◆ **Page excerpt**:
════
ARTHUR GOLDSTUCK: A new golden age for making movies in and about SA?

27 January 2019 - 00:14 By Arthur Goldstuck

When the Netflix Original movie Roma was nominated for 10 Oscars this week, it marked the end of the beginning of the golden age of streaming entertainment.
The video-on-demand service was already the biggest movie producer in the world, making more movies — and more money — last year than any of the “Big Six” Hollywood studios. Roma marks its arrival as a serious movie-maker.
Its content budget last year, projected at $8bn, was estimated to have shot past the $12bn mark by the end of the year. For moviemakers, prospects have never looked better, especially as other streaming video services scramble to catch up.
On Thursday, MultiChoice video-streaming service Showmax will debut its first original drama, an eight-part series called The Girl from St Agnes. It's the second commissioned production from Showmax, following the comedy series Tali's Wedding Diary.
However, Netflix is not sitting on its budget. It has a string of South African productions lined up, starting with Queen Sono, a spy series starring Pearl Thusi. While it's being shot, Netflix is expected to begin airing a local crime series that it has acquired from the producers. Thusi also starred in Catching Feelings, acquired by Netflix last year and marketed outside SA as a Netflix Original.
“We believe Queen Sono will kick the door open for more awesome stories from this part of the world,” said Kagiso Lediga, the series' director and executive producer.
════
Dataset entries:
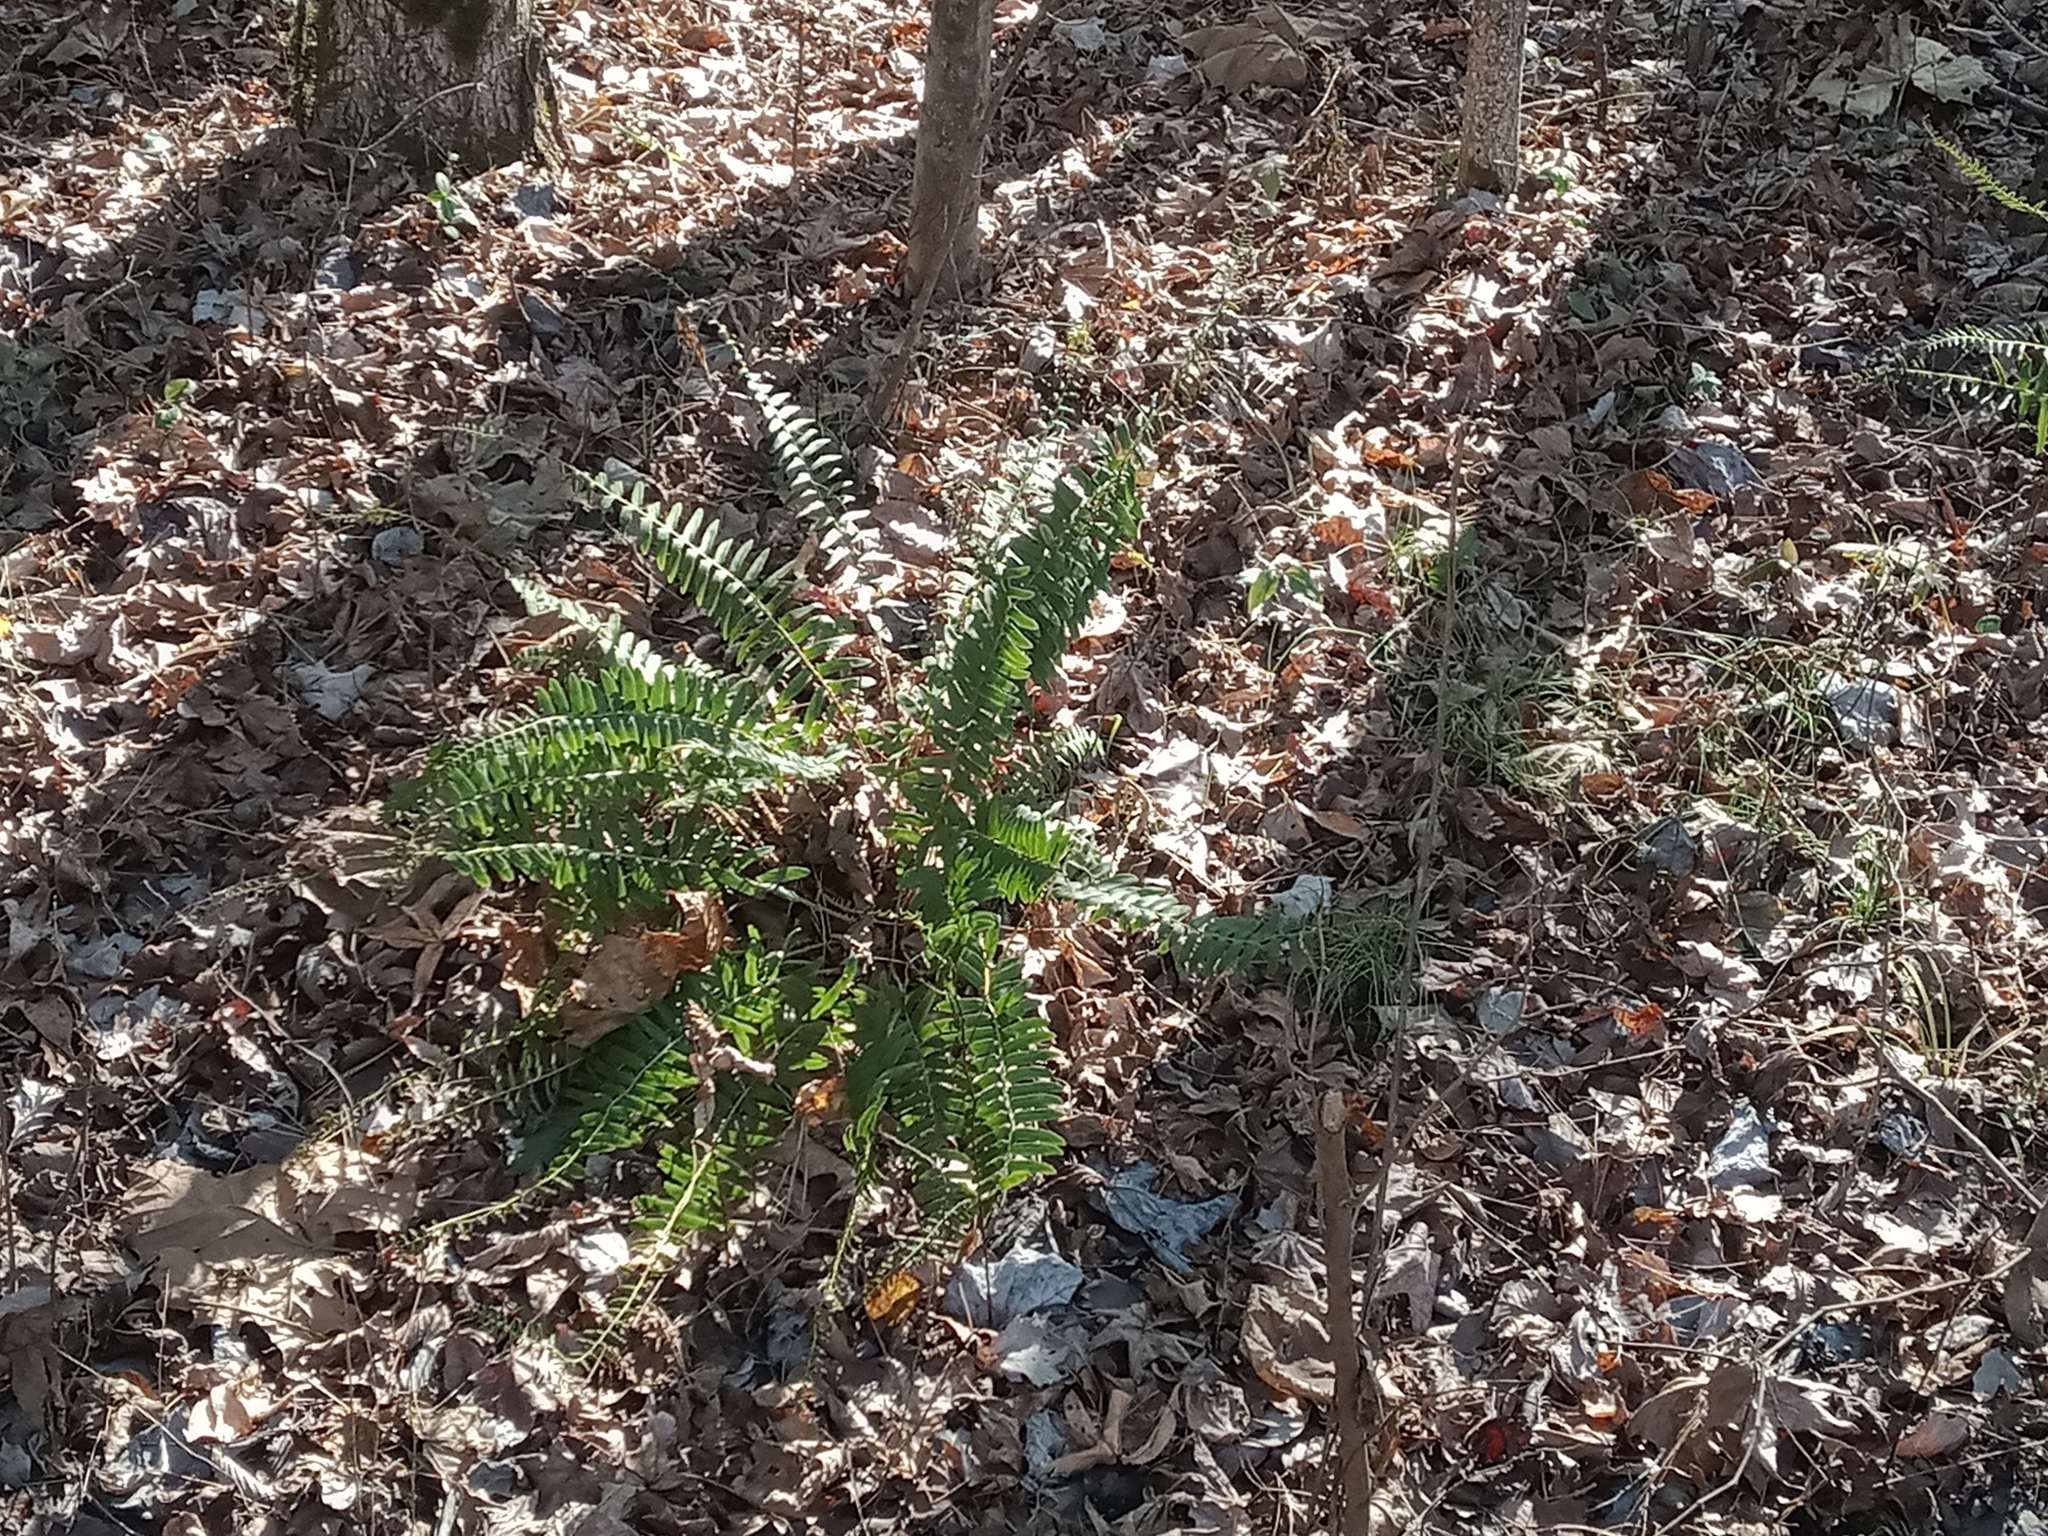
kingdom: Plantae
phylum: Tracheophyta
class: Polypodiopsida
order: Polypodiales
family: Dryopteridaceae
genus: Polystichum
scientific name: Polystichum acrostichoides
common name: Christmas fern
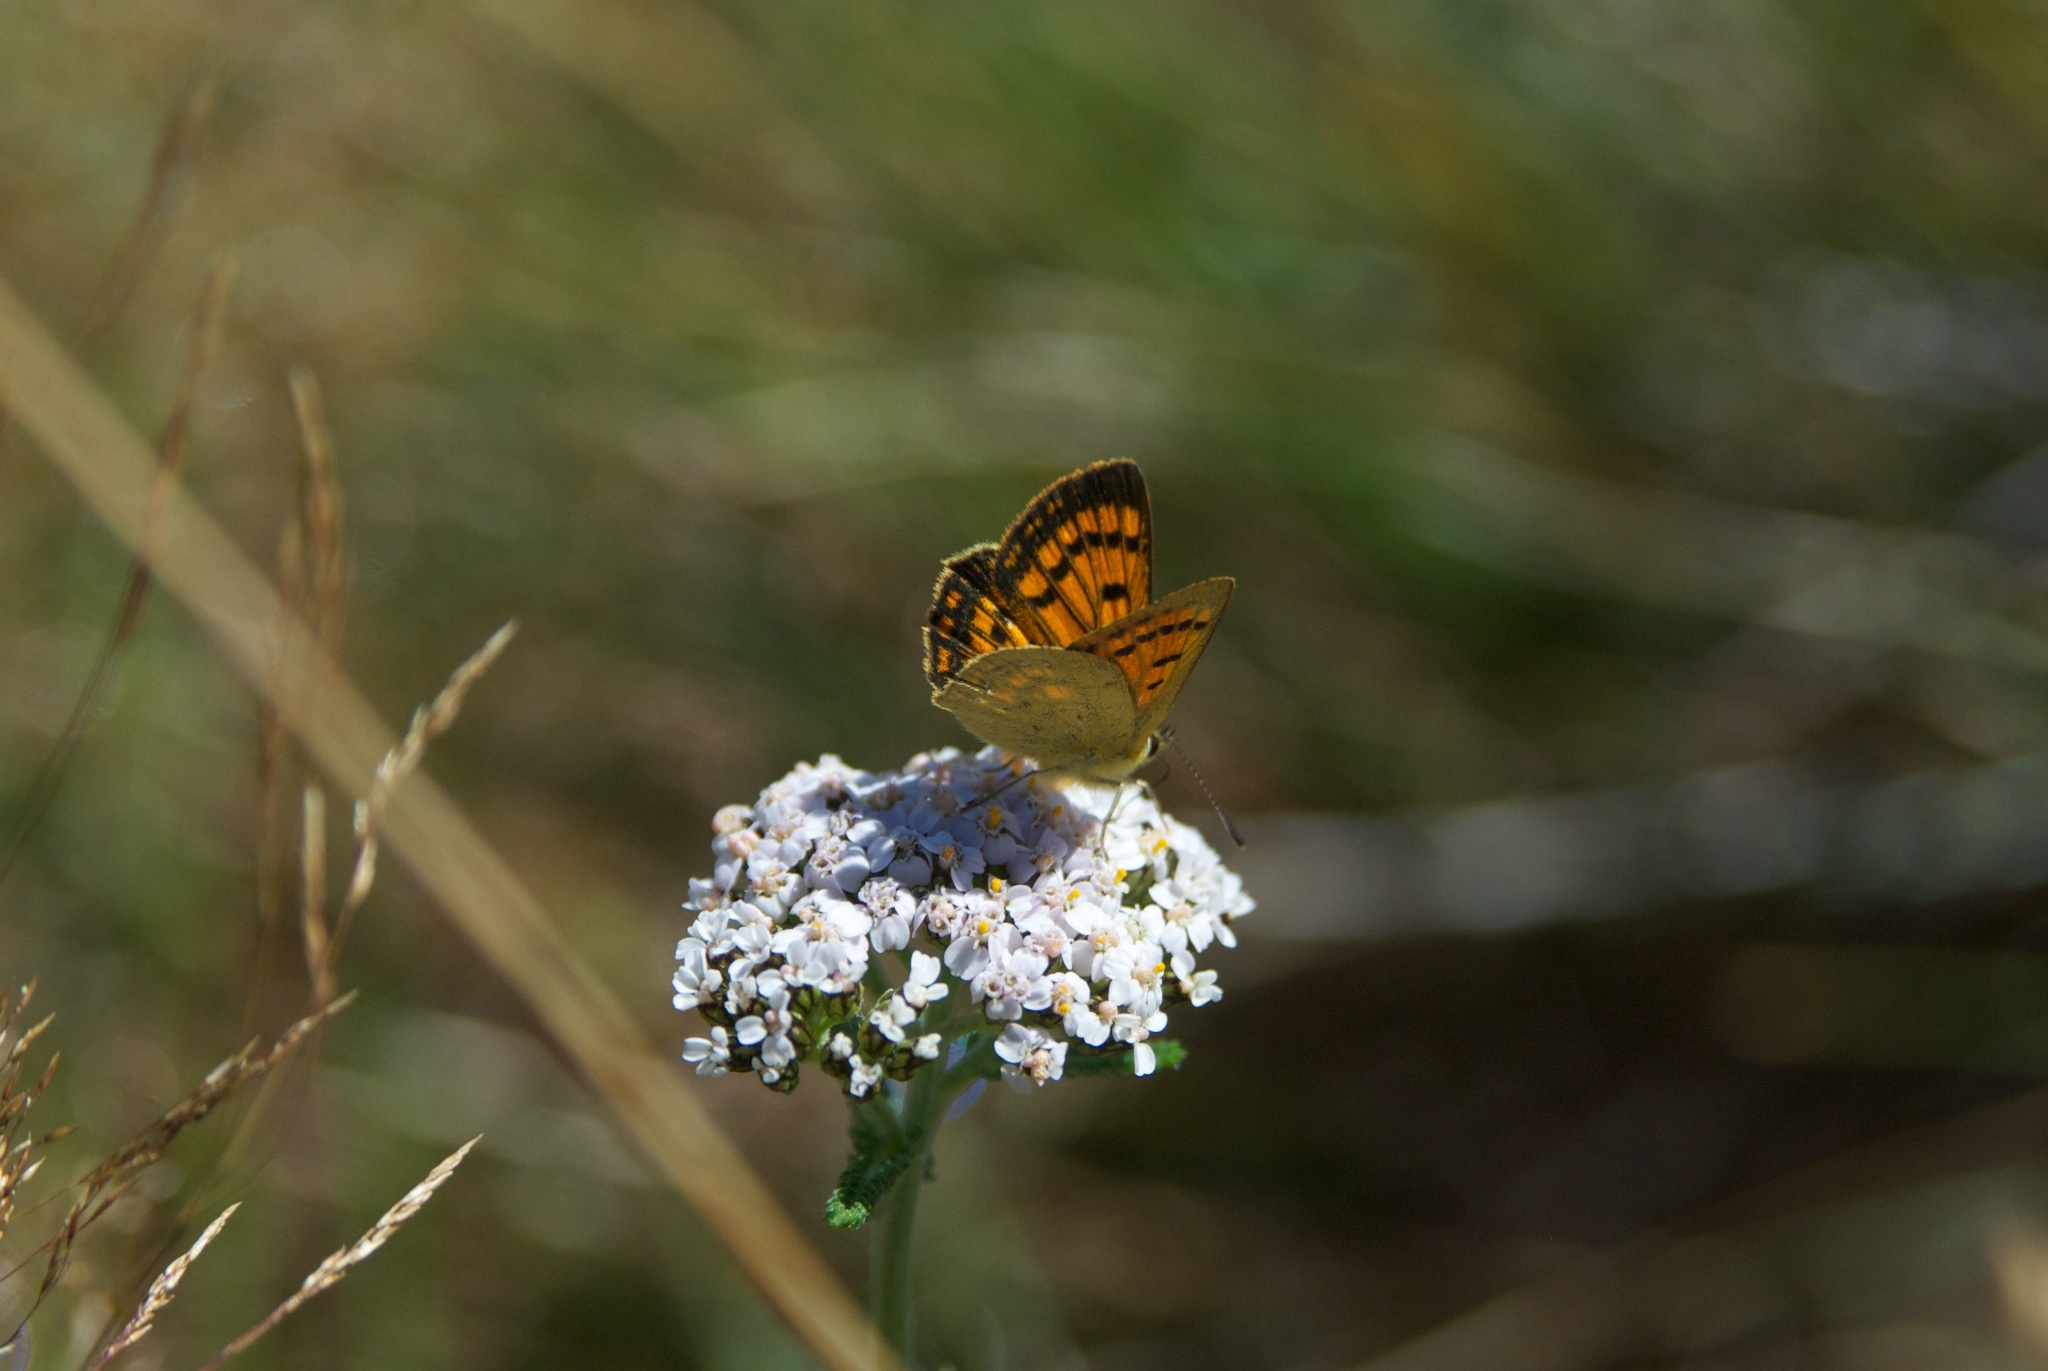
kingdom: Animalia
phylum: Arthropoda
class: Insecta
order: Lepidoptera
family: Lycaenidae
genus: Lycaena
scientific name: Lycaena salustius
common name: North island coastal copper
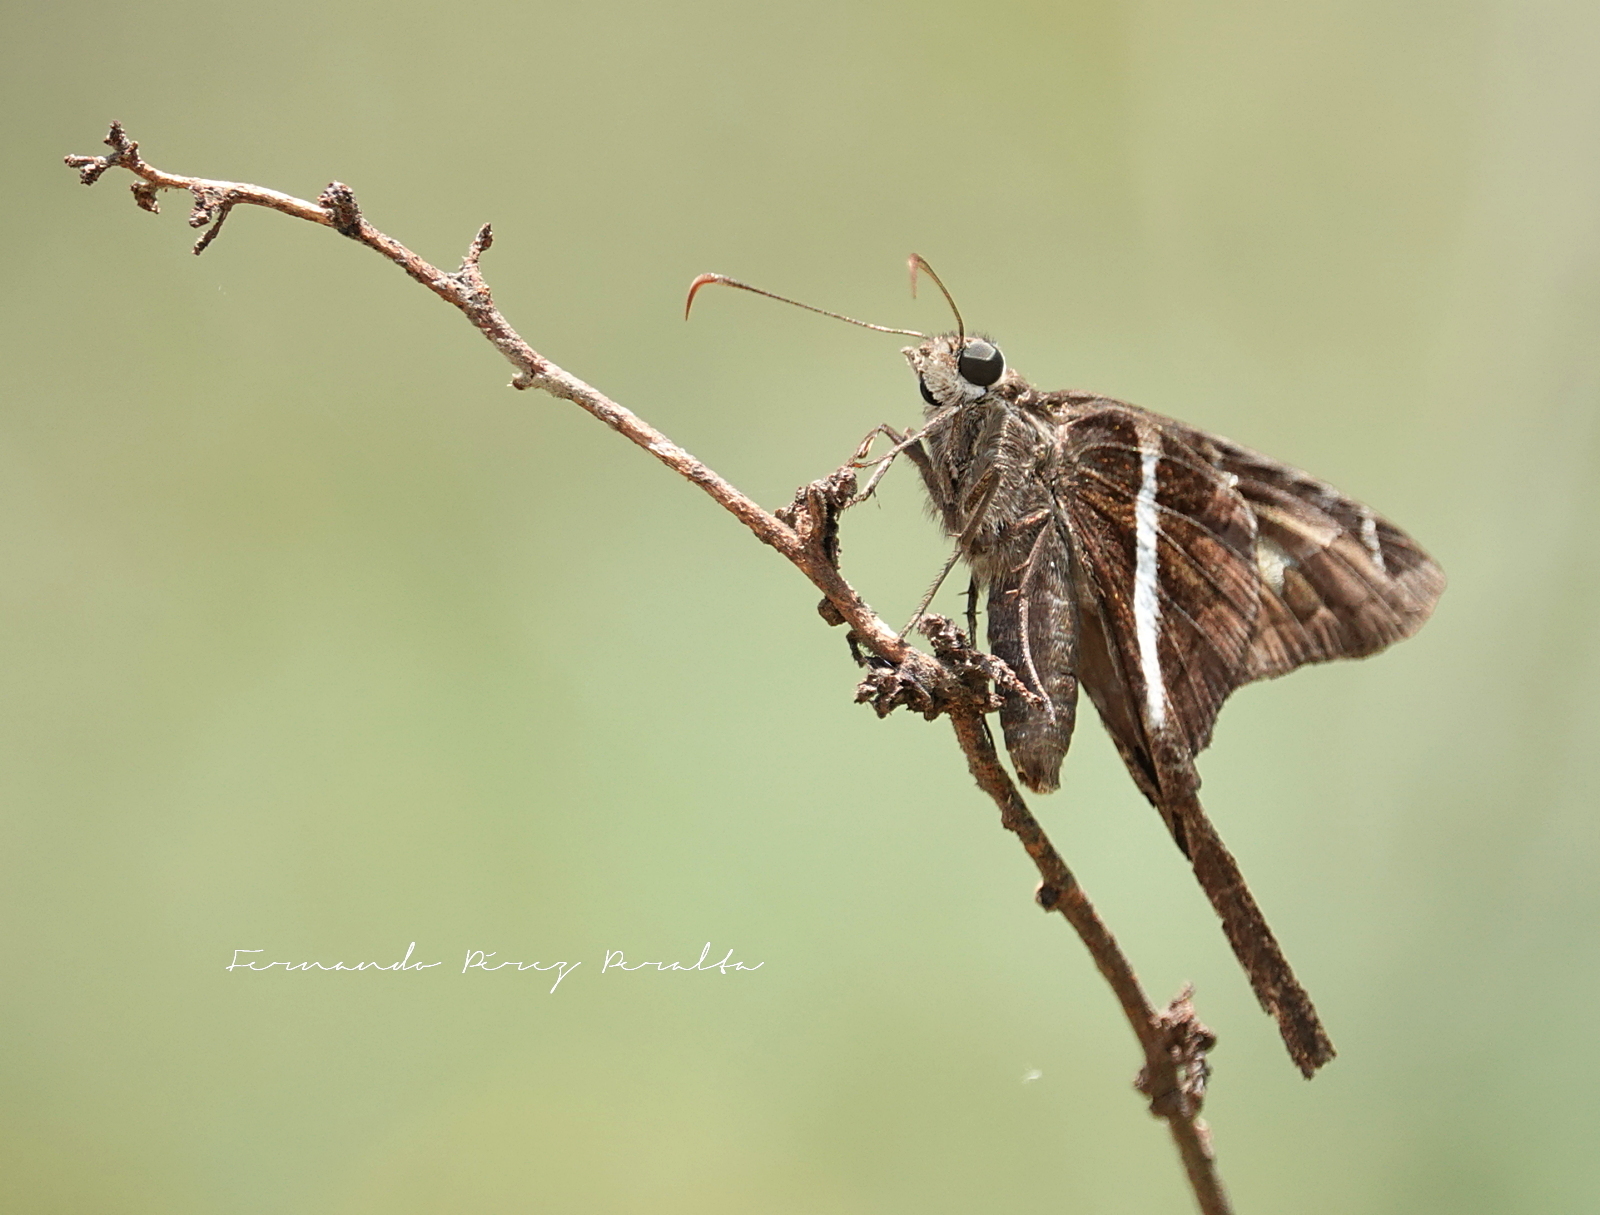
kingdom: Animalia
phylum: Arthropoda
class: Insecta
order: Lepidoptera
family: Hesperiidae
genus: Chioides
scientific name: Chioides catillus
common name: Silverbanded skipper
════
◆ **What to do**:
(A) In the article about streaming and South African filmmaking, how many Oscar nominations did Roma receive?
(B) Update the streaming article from "When the Netflix" to "Tali's Wedding Diary.", replacing "drama" with "thriller".

◆ **Response list**:
(A) Roma received 10 Oscar nominations.

(B)
When the Netflix Original movie Roma was nominated for 10 Oscars this week, it marked the end of the beginning of the golden age of streaming entertainment.
The video-on-demand service was already the biggest movie producer in the world, making more movies — and more money — last year than any of the “Big Six” Hollywood studios. Roma marks its arrival as a serious movie-maker.
Its content budget last year, projected at $8bn, was estimated to have shot past the $12bn mark by the end of the year. For moviemakers, prospects have never looked better, especially as other streaming video services scramble to catch up.
On Thursday, MultiChoice video-streaming service Showmax will debut its first original thriller, an eight-part series called The Girl from St Agnes. It's the second commissioned production from Showmax, following the comedy series Tali's Wedding Diary.